Materials provided
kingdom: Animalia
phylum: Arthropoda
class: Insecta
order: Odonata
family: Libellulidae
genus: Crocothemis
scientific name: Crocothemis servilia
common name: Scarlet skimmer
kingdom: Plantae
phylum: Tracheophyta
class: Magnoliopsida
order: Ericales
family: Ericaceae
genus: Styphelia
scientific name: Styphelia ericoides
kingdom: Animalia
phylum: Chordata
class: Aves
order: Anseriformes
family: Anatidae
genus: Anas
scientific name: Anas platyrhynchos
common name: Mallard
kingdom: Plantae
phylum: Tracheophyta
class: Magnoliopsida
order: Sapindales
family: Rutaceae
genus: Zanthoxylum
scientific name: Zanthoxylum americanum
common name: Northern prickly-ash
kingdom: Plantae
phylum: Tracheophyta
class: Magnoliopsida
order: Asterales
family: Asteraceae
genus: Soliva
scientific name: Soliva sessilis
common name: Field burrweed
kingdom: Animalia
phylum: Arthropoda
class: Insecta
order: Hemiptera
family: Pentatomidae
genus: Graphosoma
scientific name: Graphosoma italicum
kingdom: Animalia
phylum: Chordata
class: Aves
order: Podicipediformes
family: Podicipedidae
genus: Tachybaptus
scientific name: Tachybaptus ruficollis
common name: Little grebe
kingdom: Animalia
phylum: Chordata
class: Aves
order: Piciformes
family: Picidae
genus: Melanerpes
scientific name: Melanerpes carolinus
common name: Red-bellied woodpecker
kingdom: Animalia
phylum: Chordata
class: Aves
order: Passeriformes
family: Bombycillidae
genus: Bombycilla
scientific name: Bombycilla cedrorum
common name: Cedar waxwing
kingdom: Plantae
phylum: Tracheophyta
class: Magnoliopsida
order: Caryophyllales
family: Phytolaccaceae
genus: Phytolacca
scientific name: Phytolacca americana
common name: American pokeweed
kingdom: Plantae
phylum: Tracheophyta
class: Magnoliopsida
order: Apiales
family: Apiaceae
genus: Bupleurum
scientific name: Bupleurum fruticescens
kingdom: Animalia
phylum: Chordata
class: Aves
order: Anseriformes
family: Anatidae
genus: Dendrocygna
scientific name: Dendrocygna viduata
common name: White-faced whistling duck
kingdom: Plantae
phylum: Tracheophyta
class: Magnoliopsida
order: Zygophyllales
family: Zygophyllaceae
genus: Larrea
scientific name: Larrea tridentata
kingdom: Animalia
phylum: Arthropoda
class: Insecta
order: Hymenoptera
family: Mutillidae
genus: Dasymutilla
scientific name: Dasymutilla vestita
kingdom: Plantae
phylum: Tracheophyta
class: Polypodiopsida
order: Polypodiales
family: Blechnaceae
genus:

Directions for this task
Convert every line of the rows above into a Markdown table with two columns, No. and Line. Number each line in order and leave out blank lines.

Finished answer
| No. | Line |
|---|---|
| 1 | kingdom: Animalia |
| 2 | phylum: Arthropoda |
| 3 | class: Insecta |
| 4 | order: Odonata |
| 5 | family: Libellulidae |
| 6 | genus: Crocothemis |
| 7 | scientific name: Crocothemis servilia |
| 8 | common name: Scarlet skimmer |
| 9 | kingdom: Plantae |
| 10 | phylum: Tracheophyta |
| 11 | class: Magnoliopsida |
| 12 | order: Ericales |
| 13 | family: Ericaceae |
| 14 | genus: Styphelia |
| 15 | scientific name: Styphelia ericoides |
| 16 | kingdom: Animalia |
| 17 | phylum: Chordata |
| 18 | class: Aves |
| 19 | order: Anseriformes |
| 20 | family: Anatidae |
| 21 | genus: Anas |
| 22 | scientific name: Anas platyrhynchos |
| 23 | common name: Mallard |
| 24 | kingdom: Plantae |
| 25 | phylum: Tracheophyta |
| 26 | class: Magnoliopsida |
| 27 | order: Sapindales |
| 28 | family: Rutaceae |
| 29 | genus: Zanthoxylum |
| 30 | scientific name: Zanthoxylum americanum |
| 31 | common name: Northern prickly-ash |
| 32 | kingdom: Plantae |
| 33 | phylum: Tracheophyta |
| 34 | class: Magnoliopsida |
| 35 | order: Asterales |
| 36 | family: Asteraceae |
| 37 | genus: Soliva |
| 38 | scientific name: Soliva sessilis |
| 39 | common name: Field burrweed |
| 40 | kingdom: Animalia |
| 41 | phylum: Arthropoda |
| 42 | class: Insecta |
| 43 | order: Hemiptera |
| 44 | family: Pentatomidae |
| 45 | genus: Graphosoma |
| 46 | scientific name: Graphosoma italicum |
| 47 | kingdom: Animalia |
| 48 | phylum: Chordata |
| 49 | class: Aves |
| 50 | order: Podicipediformes |
| 51 | family: Podicipedidae |
| 52 | genus: Tachybaptus |
| 53 | scientific name: Tachybaptus ruficollis |
| 54 | common name: Little grebe |
| 55 | kingdom: Animalia |
| 56 | phylum: Chordata |
| 57 | class: Aves |
| 58 | order: Piciformes |
| 59 | family: Picidae |
| 60 | genus: Melanerpes |
| 61 | scientific name: Melanerpes carolinus |
| 62 | common name: Red-bellied woodpecker |
| 63 | kingdom: Animalia |
| 64 | phylum: Chordata |
| 65 | class: Aves |
| 66 | order: Passeriformes |
| 67 | family: Bombycillidae |
| 68 | genus: Bombycilla |
| 69 | scientific name: Bombycilla cedrorum |
| 70 | common name: Cedar waxwing |
| 71 | kingdom: Plantae |
| 72 | phylum: Tracheophyta |
| 73 | class: Magnoliopsida |
| 74 | order: Caryophyllales |
| 75 | family: Phytolaccaceae |
| 76 | genus: Phytolacca |
| 77 | scientific name: Phytolacca americana |
| 78 | common name: American pokeweed |
| 79 | kingdom: Plantae |
| 80 | phylum: Tracheophyta |
| 81 | class: Magnoliopsida |
| 82 | order: Apiales |
| 83 | family: Apiaceae |
| 84 | genus: Bupleurum |
| 85 | scientific name: Bupleurum fruticescens |
| 86 | kingdom: Animalia |
| 87 | phylum: Chordata |
| 88 | class: Aves |
| 89 | order: Anseriformes |
| 90 | family: Anatidae |
| 91 | genus: Dendrocygna |
| 92 | scientific name: Dendrocygna viduata |
| 93 | common name: White-faced whistling duck |
| 94 | kingdom: Plantae |
| 95 | phylum: Tracheophyta |
| 96 | class: Magnoliopsida |
| 97 | order: Zygophyllales |
| 98 | family: Zygophyllaceae |
| 99 | genus: Larrea |
| 100 | scientific name: Larrea tridentata |
| 101 | kingdom: Animalia |
| 102 | phylum: Arthropoda |
| 103 | class: Insecta |
| 104 | order: Hymenoptera |
| 105 | family: Mutillidae |
| 106 | genus: Dasymutilla |
| 107 | scientific name: Dasymutilla vestita |
| 108 | kingdom: Plantae |
| 109 | phylum: Tracheophyta |
| 110 | class: Polypodiopsida |
| 111 | order: Polypodiales |
| 112 | family: Blechnaceae |
| 113 | genus: |